### Challenge
Can you copy the litigation report word for word, between "A lender can" and "3917424 (Fla. 1st DCA 2015).", inclusive?

### Text extract
-=-=-

Real Property and Business Litigation Report
Volume VIII, Issue 26
June 27, 2015
Letchworth v. Pannone, — So.3d —-, 2015 WL 3903536 (Fla. 5th DCA 2015).
Certiorari lies to review trial court orders compelling the disclosure of confidential or privileged information, including information of third parties.
Nationstar Mortg., LLC v. Berdecia, — So.3d —-, 2015 WL 3903568 (Fla. 5th DCA 2015).
A witness must lay the foundation to testify as to business records, but witnesses in mortgage foreclosure cases need not be the person who entered the information into the records nor need they identify the person who entered the data into the records.
Eagles Master Ass’, Inc. v. Bank of America, N.A., — So.3d —-, 2015 WL 3915871 (Fla. 2d DCA 2015).
A lender can prove standing, even if it has lost the note, by filing a copy of the indorsement or assignment together with a copy of the lost note when filing suit.
HJH, L.L.C. v. Volusia County, — So.3d —-, 2015 WL 3915930 (Fla. 5th DCA 2015).
Appellate review of a trial court’s decision on boundary lines is de novo when the trial court decision is based on interpretation of plats and deeds.
ATC Logistics Corp. v. Jackson, — So.3d —-, 2015 WL 3917424 (Fla. 1st DCA 2015).
Disqualification of opposing appellate counsel is required if counsel represented the other side in the trial court as an associate.
Blue Lagoon Development, LLC v. Maury, — So.3d —-, 2015 WL 3875437 (Fla. 3d DCA 2015).
Unless solely for the payment of money or time is the material part, a contract lacking a “time of the essence” provision is not breached by failure to perform on its due date.
Double Park, LLC v. Kaine Parking 125, LLC, — So.3d —-, 2015 WL 3875457 (Fla. 3d DCA 2015).
The trial court must hold an evidentiary hearing to determine dollar amounts that might be due if a triple-net lease requires additional payments for monies received by the tenant from subtenants in excess of those owed to the main landlord
Teitelbaum v. South Florida Water Management Dist., — So.3d —-, 2015 WL 3875464 (Fla. 3d DCA 2015).
“Condemnation blight” is relevant to the valuation of property that has already been taken but does not apply to de facto takings claims; any diminution in value due to condemnation blight is awarded at the time of the actual taking.
Loper v. Weather Shield Mfg., Inc., — So.3d —-, 2015 WL 3875549 (Fla. 1st DCA 2015).

-=-=-

### Dataset content

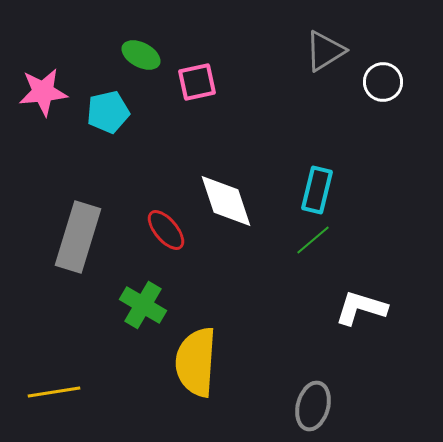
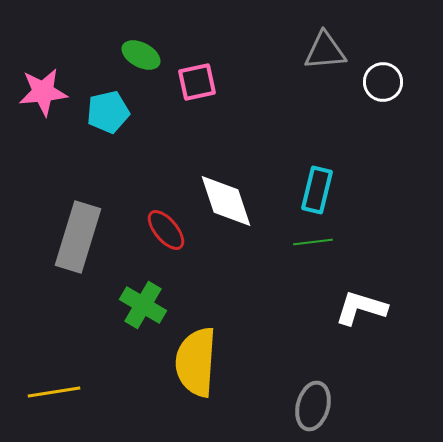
gray triangle: rotated 27 degrees clockwise
green line: moved 2 px down; rotated 33 degrees clockwise
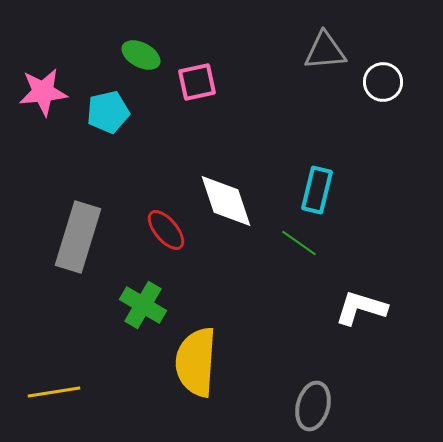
green line: moved 14 px left, 1 px down; rotated 42 degrees clockwise
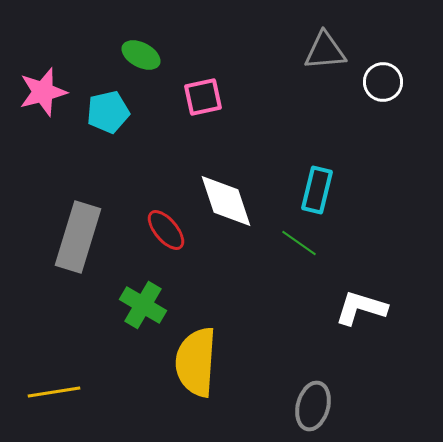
pink square: moved 6 px right, 15 px down
pink star: rotated 9 degrees counterclockwise
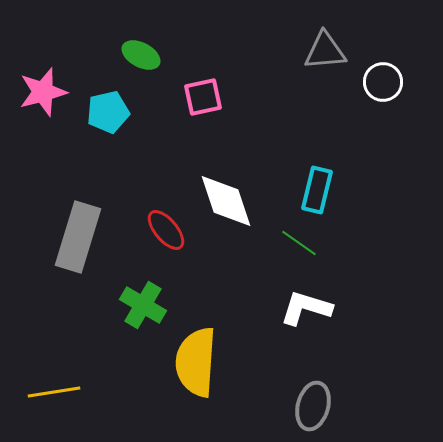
white L-shape: moved 55 px left
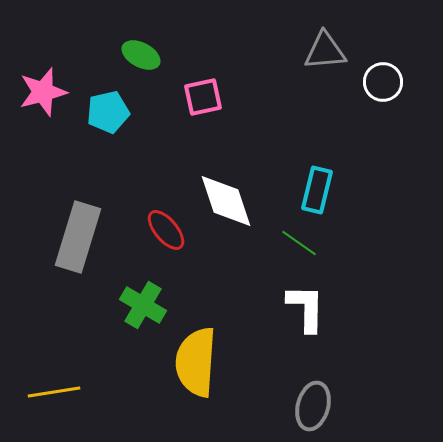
white L-shape: rotated 74 degrees clockwise
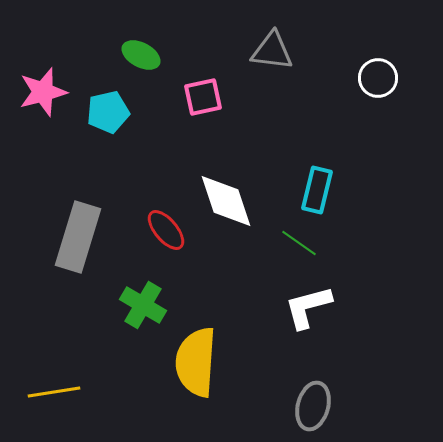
gray triangle: moved 53 px left; rotated 12 degrees clockwise
white circle: moved 5 px left, 4 px up
white L-shape: moved 2 px right, 1 px up; rotated 106 degrees counterclockwise
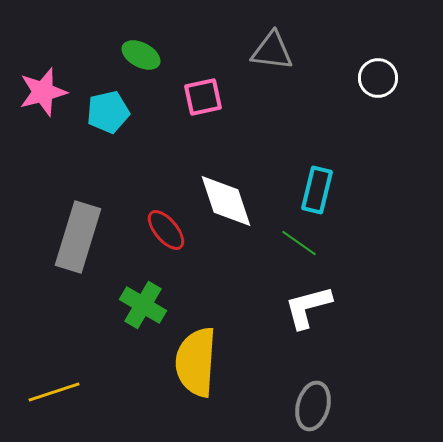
yellow line: rotated 9 degrees counterclockwise
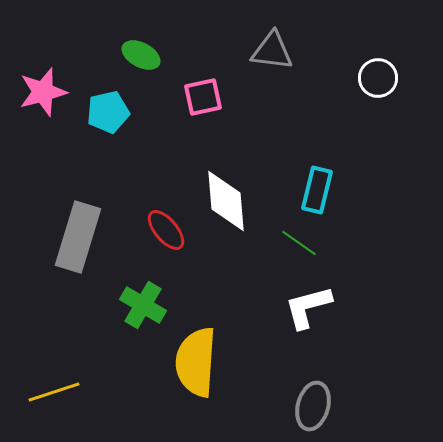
white diamond: rotated 14 degrees clockwise
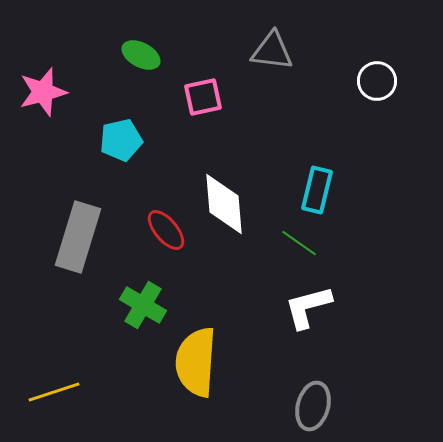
white circle: moved 1 px left, 3 px down
cyan pentagon: moved 13 px right, 28 px down
white diamond: moved 2 px left, 3 px down
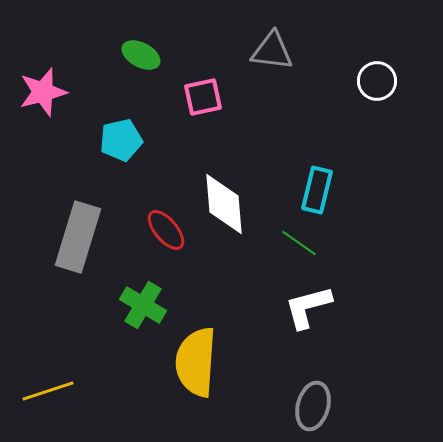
yellow line: moved 6 px left, 1 px up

-=-=-

### Answer to the task
A lender can prove standing, even if it has lost the note, by filing a copy of the indorsement or assignment together with a copy of the lost note when filing suit.
HJH, L.L.C. v. Volusia County, — So.3d —-, 2015 WL 3915930 (Fla. 5th DCA 2015).
Appellate review of a trial court’s decision on boundary lines is de novo when the trial court decision is based on interpretation of plats and deeds.
ATC Logistics Corp. v. Jackson, — So.3d —-, 2015 WL 3917424 (Fla. 1st DCA 2015).